Kriebelig word ik er van: die steeds weer opduikende ’vernieuwers’ die de bouw(industrie) vergelijken met de auto-industrie. Die doen alsof de bouw zo’n beetje achterlijk is. En de auto-industrie het allemaal geweldig voor elkaar heeft.
Nee, dit wordt geen blog over sjoemelsoftware of instapmodellen-met-vanaf-prijzen. Wel wil ik hier even over de bühne brengen hoe de bouw, en dan met name de woningbouw, wel degelijk is veranderd.
Natuurlijk hebben we de – voor de buitenwereld bijna onzichtbare – veranderingen in de techniek gehad. Prefab vloeren, wanden en daken zijn standaard toepassingen geworden. Isolatiesystemen, luchtdicht bouwen, infraroodmetingen en blower-door-testen: ze horen tegenwoordig bij de normale gang van zaken. Maar daarover wil ik het hier niet hebben.
Europese opties
Minstens net zo boeiend is namelijk het verhaal over de benadering van de klanten. Want ook in dat opzicht viel er veel te leren van de auto-industrie. Niet alleen qua productiesystematiek, maar vooral ook als je praat over marktbenadering.

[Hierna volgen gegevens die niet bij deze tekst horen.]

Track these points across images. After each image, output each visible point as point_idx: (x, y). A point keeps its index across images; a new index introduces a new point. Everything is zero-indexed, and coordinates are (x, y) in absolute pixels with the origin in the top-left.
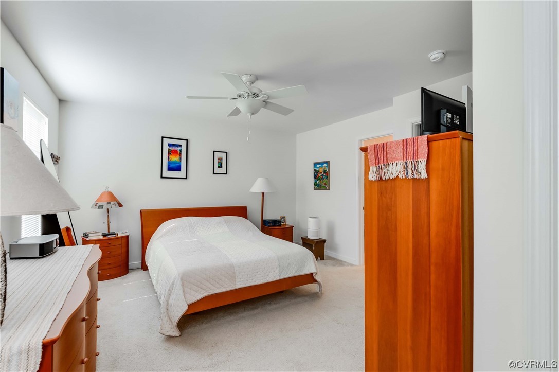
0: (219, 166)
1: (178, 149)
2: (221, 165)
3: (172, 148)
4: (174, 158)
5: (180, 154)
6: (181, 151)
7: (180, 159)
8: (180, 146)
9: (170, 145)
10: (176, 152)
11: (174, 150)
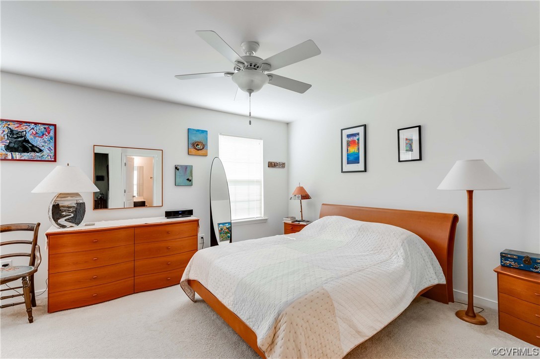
0: (408, 149)
1: (356, 138)
2: (411, 147)
3: (350, 139)
4: (353, 150)
5: (358, 143)
6: (358, 140)
7: (359, 149)
8: (358, 134)
9: (349, 136)
10: (354, 142)
11: (352, 140)
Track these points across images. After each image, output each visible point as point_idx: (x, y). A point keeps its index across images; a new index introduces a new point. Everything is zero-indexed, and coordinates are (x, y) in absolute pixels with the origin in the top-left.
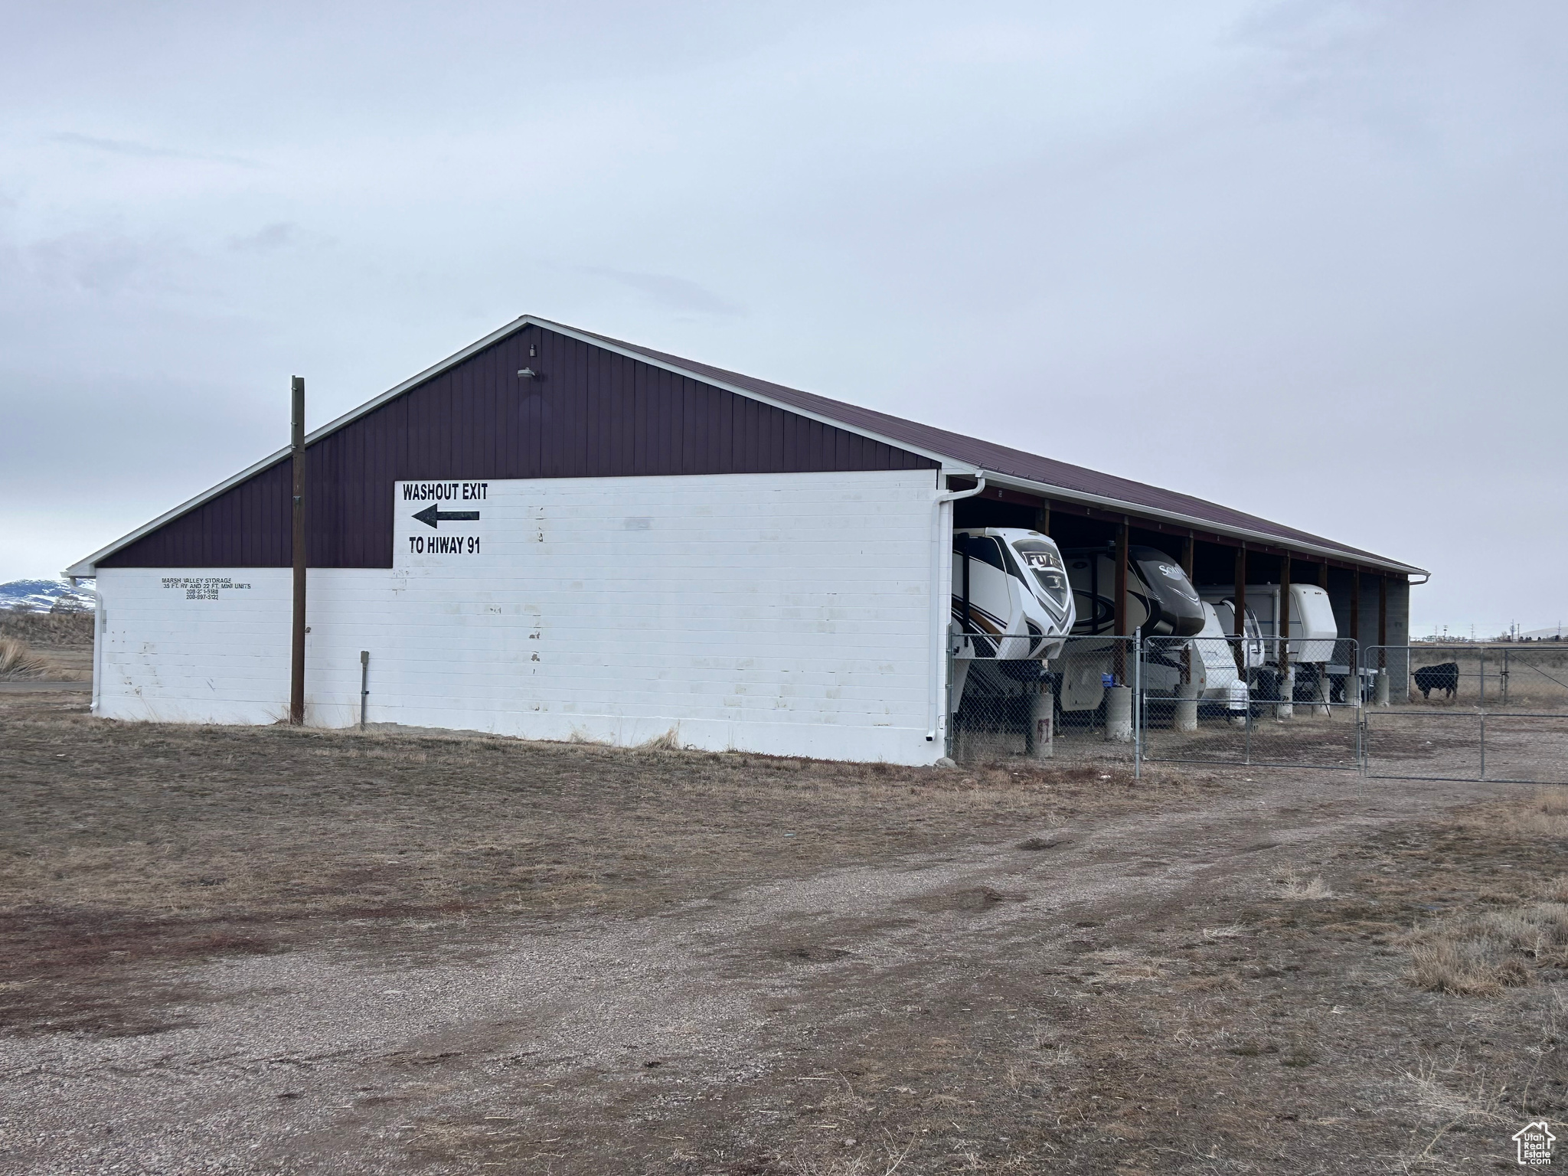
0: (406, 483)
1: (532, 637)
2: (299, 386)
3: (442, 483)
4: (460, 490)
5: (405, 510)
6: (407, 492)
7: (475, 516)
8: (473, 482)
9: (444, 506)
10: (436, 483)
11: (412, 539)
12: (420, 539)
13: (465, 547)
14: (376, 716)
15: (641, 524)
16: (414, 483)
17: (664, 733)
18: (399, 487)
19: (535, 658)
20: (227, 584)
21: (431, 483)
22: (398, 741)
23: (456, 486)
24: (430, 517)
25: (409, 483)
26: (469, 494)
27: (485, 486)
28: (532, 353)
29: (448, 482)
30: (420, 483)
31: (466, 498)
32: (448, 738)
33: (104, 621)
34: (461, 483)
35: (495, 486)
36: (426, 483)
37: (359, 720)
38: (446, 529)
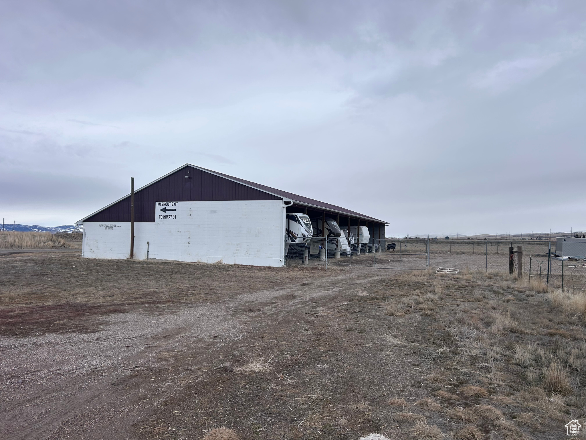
0: (158, 202)
1: (188, 238)
2: (133, 180)
3: (167, 202)
4: (171, 204)
5: (158, 209)
6: (159, 204)
7: (175, 210)
8: (174, 202)
9: (167, 208)
10: (165, 202)
11: (160, 215)
12: (162, 215)
13: (172, 217)
14: (151, 257)
15: (214, 212)
16: (160, 202)
17: (219, 260)
18: (157, 203)
19: (189, 243)
20: (115, 226)
21: (164, 202)
22: (156, 263)
23: (170, 203)
24: (164, 210)
25: (159, 202)
26: (173, 205)
27: (177, 203)
28: (188, 172)
29: (168, 202)
30: (162, 202)
31: (172, 206)
32: (168, 262)
33: (85, 235)
34: (171, 202)
35: (179, 203)
36: (163, 202)
37: (147, 258)
38: (168, 213)
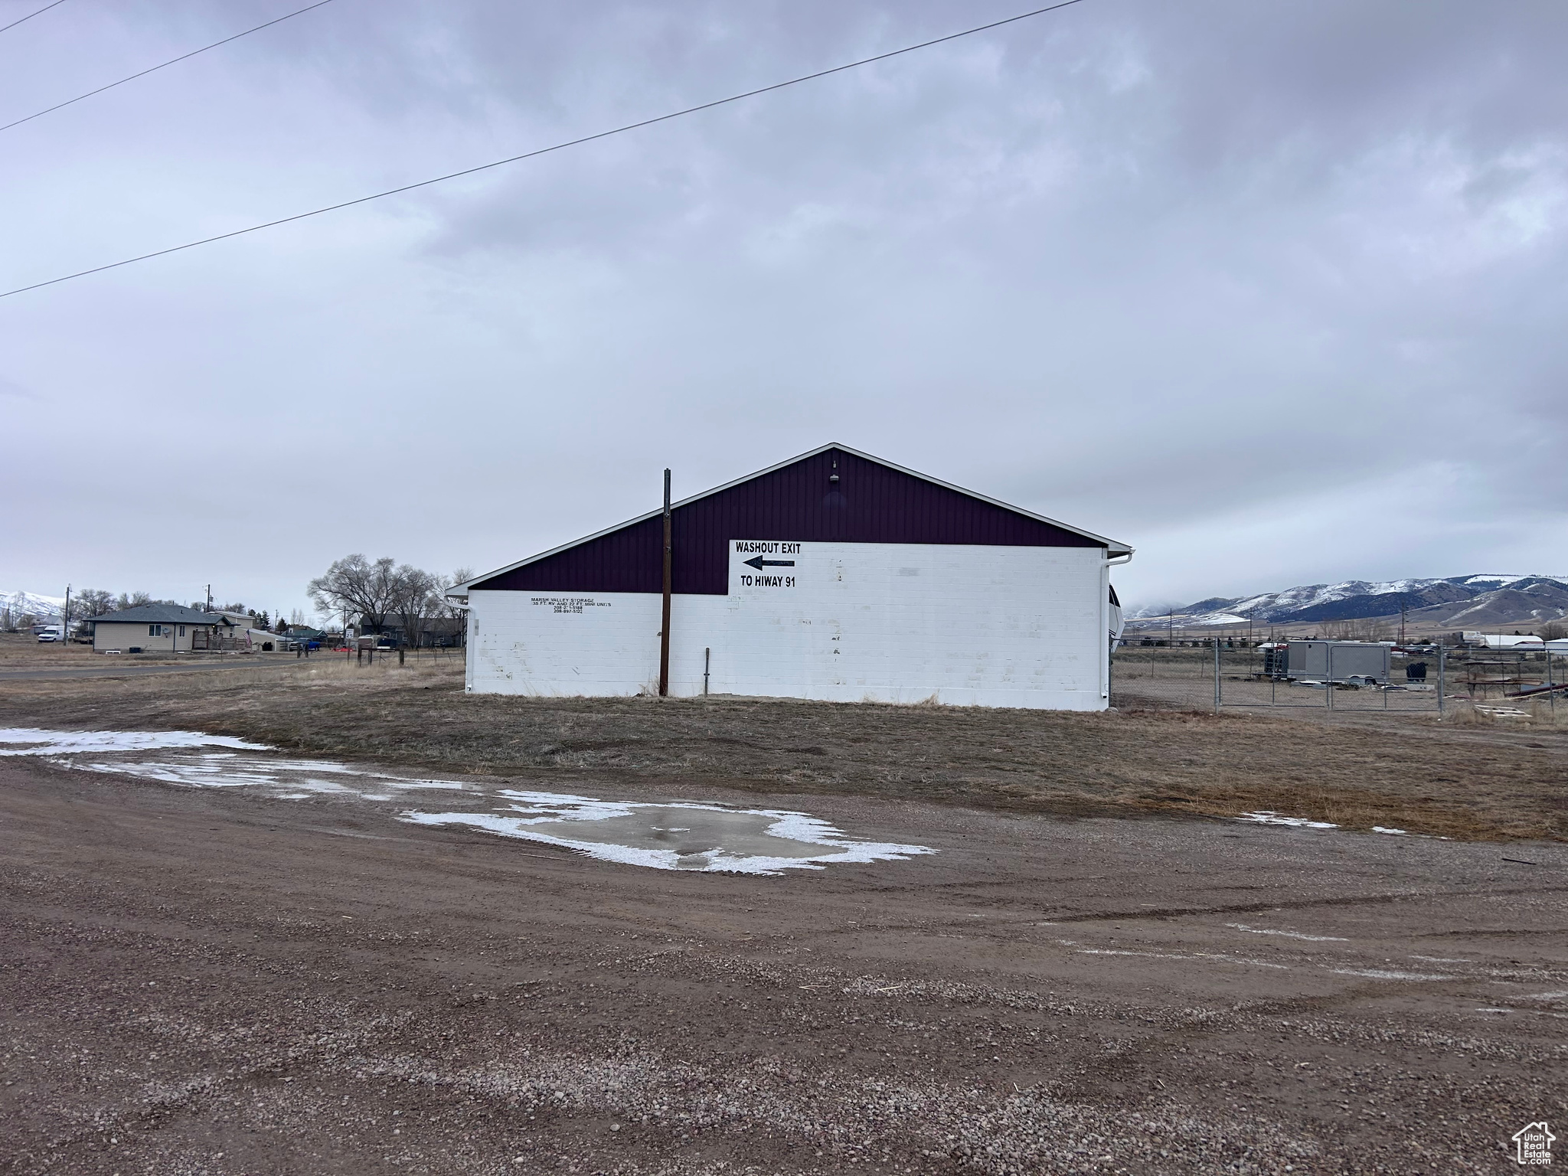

Toen in de jaren ’70 van de vorige eeuw de Japanse auto-industrie haar modellen op de Europese markt introduceerde, bleek dat de Japanners heel goed geluisterd hadden naar wat de klanten eigenlijk wilden. Bij de duurdere modellen van Europese auto’s kon je als (dure) optie kiezen voor elektrisch bedienbare zijramen in de voorportieren. Ook waren die auto’s vaak al ‘radio-voorbereid’.Achter een afdekplaatje op het dashboard zaten dan een paar kabeltjes die je aan een zelf aan te schaffen radio moest prutsen. Je had dan een heuse autoradio!
Japanse standaard
De Japanners pakten dat slimmer aan. Die zorgden ervoor dat al hun auto’s standaard voorzien waren van elektrische raambediening. In die Japanse auto’s zat ook standaard een radio-cassettespeler. (Voor de jongeren onder ons: de cassettespeler is de voorloper van de CD-speler, de voor-voorloper van de USB-stick en de voor-voor-voorloper van Spotify via Bluetooth). En het mooiste: door de gestandaardiseerde massaproductie waren er amper meerkosten voor die gewilde extra’s.
Omarmd door de bouw
De bouw heeft geleerd van die aanpak. Het heeft even geduurd en sommige bouwers/ontwikkelaars hadden er een crisis voor nodig, maar nu is het dan toch echt zover. In projectmatige woningbouw plaatst de ontwikkelende bouwer in de basis al wandtoiletten en inbouwreservoirs. Dat kost bij standaard toepassing nauwelijks meer dan staande potten met laaghangende (plastic) reservoirtjes. En je hoeft de kopers geen optieprijzen meer door te rekenen, omdat ze toch die wandtoiletten willen. Dit soort verhalen gaat ook op voor de thermostatische douchemengkraan, het verplaatsen van stopcontacten en keukenleidingen, etc. etc.
Tenzij je nou net je verdienmodel gebaseerd had op al dat meerwerk natuurlijk… Tja, zo hield de smid ook nog jaren vast aan z’n houten wielen met metalen hoepels, die regelmatig gerepareerd moesten worden. Terwijl er allang metalen wielen met luchtbanden waren….
Wonen is individueel
Naast de standaard rijkere uitrusting voor woningen denken ontwikkelende bouwers ook steeds meer na over de leefstijlen van hun doelgroepen voor de woningen. Daarvoor worden dan ook optiepakketten bedacht, die aansluiten bij die leefstijlen.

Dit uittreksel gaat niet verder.